§ **WORK ITEM**
From the first line of the listing below to the line containing "payable in ________", write out everything exactly. No pictures.

++++++++++++++++++++

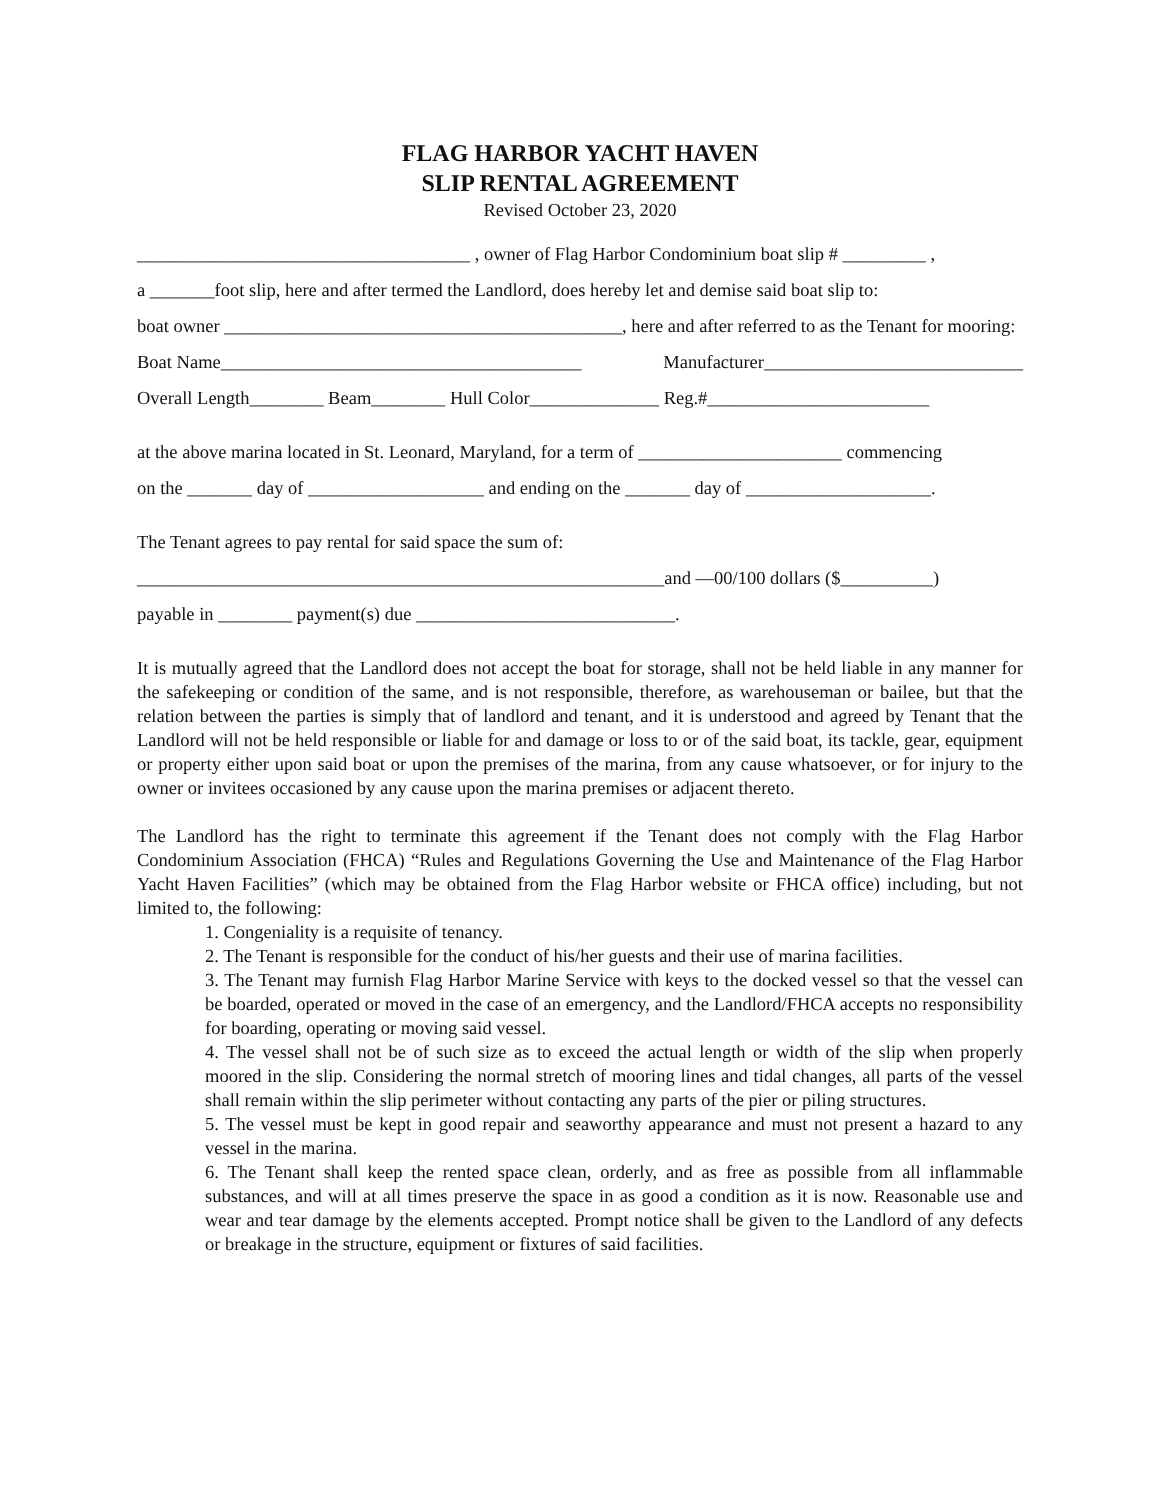FLAG HARBOR YACHT HAVEN
SLIP RENTAL AGREEMENT
Revised October 23, 2020
____________________________________ , owner of Flag Harbor Condominium boat slip # _________ ,
a _______foot slip, here and after termed the Landlord, does hereby let and demise said boat slip to:
boat owner ___________________________________________, here and after referred to as the Tenant for mooring:
Boat Name_______________________________________ Manufacturer____________________________
Overall Length________ Beam________ Hull Color______________ Reg.#________________________
at the above marina located in St. Leonard, Maryland, for a term of ______________________ commencing
on the _______ day of ___________________ and ending on the _______ day of ____________________.
The Tenant agrees to pay rental for said space the sum of:
_________________________________________________________and —00/100 dollars ($__________)
payable in ________ payment(s) due ____________________________.
It is mutually agreed that the Landlord does not accept the boat for storage, shall not be held liable in any manner for the safekeeping or condition of the same, and is not responsible, therefore, as warehouseman or bailee, but that the relation between the parties is simply that of landlord and tenant, and it is understood and agreed by Tenant that the Landlord will not be held responsible or liable for and damage or loss to or of the said boat, its tackle, gear, equipment or property either upon said boat or upon the premises of the marina, from any cause whatsoever, or for injury to the owner or invitees occasioned by any cause upon the marina premises or adjacent thereto.
The Landlord has the right to terminate this agreement if the Tenant does not comply with the Flag Harbor Condominium Association (FHCA) “Rules and Regulations Governing the Use and Maintenance of the Flag Harbor Yacht Haven Facilities” (which may be obtained from the Flag Harbor website or FHCA office) including, but not limited to, the following:
1. Congeniality is a requisite of tenancy.
2. The Tenant is responsible for the conduct of his/her guests and their use of marina facilities.
3. The Tenant may furnish Flag Harbor Marine Service with keys to the docked vessel so that the vessel can be boarded, operated or moved in the case of an emergency, and the Landlord/FHCA accepts no responsibility for boarding, operating or moving said vessel.
4. The vessel shall not be of such size as to exceed the actual length or width of the slip when properly moored in the slip. Considering the normal stretch of mooring lines and tidal changes, all parts of the vessel shall remain within the slip perimeter without contacting any parts of the pier or piling structures.
5. The vessel must be kept in good repair and seaworthy appearance and must not present a hazard to any vessel in the marina.
6. The Tenant shall keep the rented space clean, orderly, and as free as possible from all inflammable substances, and will at all times preserve the space in as good a condition as it is now. Reasonable use and wear and tear damage by the elements accepted. Prompt notice shall be given to the Landlord of any defects or breakage in the structure, equipment or fixtures of said facilities.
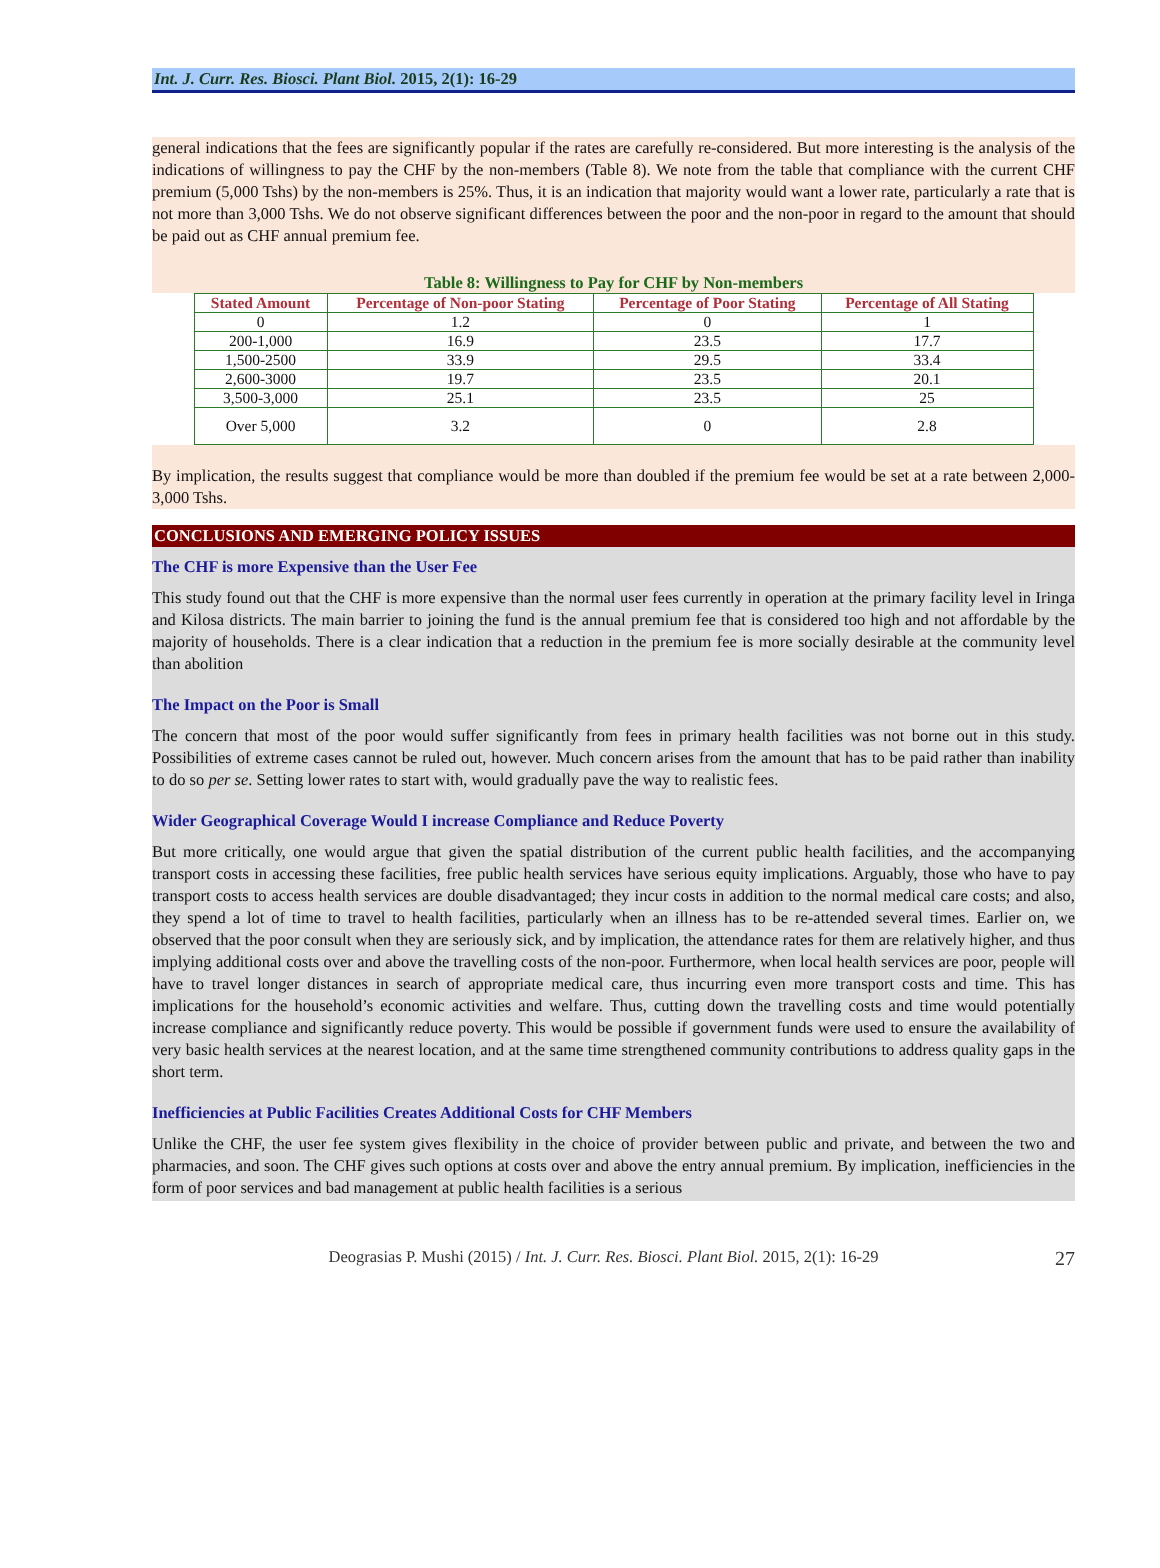Int. J. Curr. Res. Biosci. Plant Biol. 2015, 2(1): 16-29
general indications that the fees are significantly popular if the rates are carefully re-considered. But more interesting is the analysis of the indications of willingness to pay the CHF by the non-members (Table 8). We note from the table that compliance with the current CHF premium (5,000 Tshs) by the non-members is 25%. Thus, it is an indication that majority would want a lower rate, particularly a rate that is not more than 3,000 Tshs. We do not observe significant differences between the poor and the non-poor in regard to the amount that should be paid out as CHF annual premium fee.
Table 8: Willingness to Pay for CHF by Non-members
| Stated Amount | Percentage of Non-poor Stating | Percentage of Poor Stating | Percentage of All Stating |
| --- | --- | --- | --- |
| 0 | 1.2 | 0 | 1 |
| 200-1,000 | 16.9 | 23.5 | 17.7 |
| 1,500-2500 | 33.9 | 29.5 | 33.4 |
| 2,600-3000 | 19.7 | 23.5 | 20.1 |
| 3,500-3,000 | 25.1 | 23.5 | 25 |
| Over 5,000 | 3.2 | 0 | 2.8 |
By implication, the results suggest that compliance would be more than doubled if the premium fee would be set at a rate between 2,000-3,000 Tshs.
CONCLUSIONS AND EMERGING POLICY ISSUES
The CHF is more Expensive than the User Fee
This study found out that the CHF is more expensive than the normal user fees currently in operation at the primary facility level in Iringa and Kilosa districts. The main barrier to joining the fund is the annual premium fee that is considered too high and not affordable by the majority of households. There is a clear indication that a reduction in the premium fee is more socially desirable at the community level than abolition
The Impact on the Poor is Small
The concern that most of the poor would suffer significantly from fees in primary health facilities was not borne out in this study. Possibilities of extreme cases cannot be ruled out, however. Much concern arises from the amount that has to be paid rather than inability to do so per se. Setting lower rates to start with, would gradually pave the way to realistic fees.
Wider Geographical Coverage Would I increase Compliance and Reduce Poverty
But more critically, one would argue that given the spatial distribution of the current public health facilities, and the accompanying transport costs in accessing these facilities, free public health services have serious equity implications. Arguably, those who have to pay transport costs to access health services are double disadvantaged; they incur costs in addition to the normal medical care costs; and also, they spend a lot of time to travel to health facilities, particularly when an illness has to be re-attended several times. Earlier on, we observed that the poor consult when they are seriously sick, and by implication, the attendance rates for them are relatively higher, and thus implying additional costs over and above the travelling costs of the non-poor. Furthermore, when local health services are poor, people will have to travel longer distances in search of appropriate medical care, thus incurring even more transport costs and time. This has implications for the household’s economic activities and welfare. Thus, cutting down the travelling costs and time would potentially increase compliance and significantly reduce poverty. This would be possible if government funds were used to ensure the availability of very basic health services at the nearest location, and at the same time strengthened community contributions to address quality gaps in the short term.
Inefficiencies at Public Facilities Creates Additional Costs for CHF Members
Unlike the CHF, the user fee system gives flexibility in the choice of provider between public and private, and between the two and pharmacies, and soon. The CHF gives such options at costs over and above the entry annual premium. By implication, inefficiencies in the form of poor services and bad management at public health facilities is a serious
Deograsias P. Mushi (2015) / Int. J. Curr. Res. Biosci. Plant Biol. 2015, 2(1): 16-29 27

++++++++++++++++++++

§ **RESPONSE TO THE EXERCISE**
FLAG HARBOR YACHT HAVEN
SLIP RENTAL AGREEMENT
Revised October 23, 2020
____________________________________ , owner of Flag Harbor Condominium boat slip # _________ ,
a _______foot slip, here and after termed the Landlord, does hereby let and demise said boat slip to:
boat owner ___________________________________________, here and after referred to as the Tenant for mooring:
Boat Name_______________________________________ Manufacturer____________________________
Overall Length________ Beam________ Hull Color______________ Reg.#________________________
at the above marina located in St. Leonard, Maryland, for a term of ______________________ commencing
on the _______ day of ___________________ and ending on the _______ day of ____________________.
The Tenant agrees to pay rental for said space the sum of:
_________________________________________________________and —00/100 dollars ($__________)
payable in ________ payment(s) due ____________________________.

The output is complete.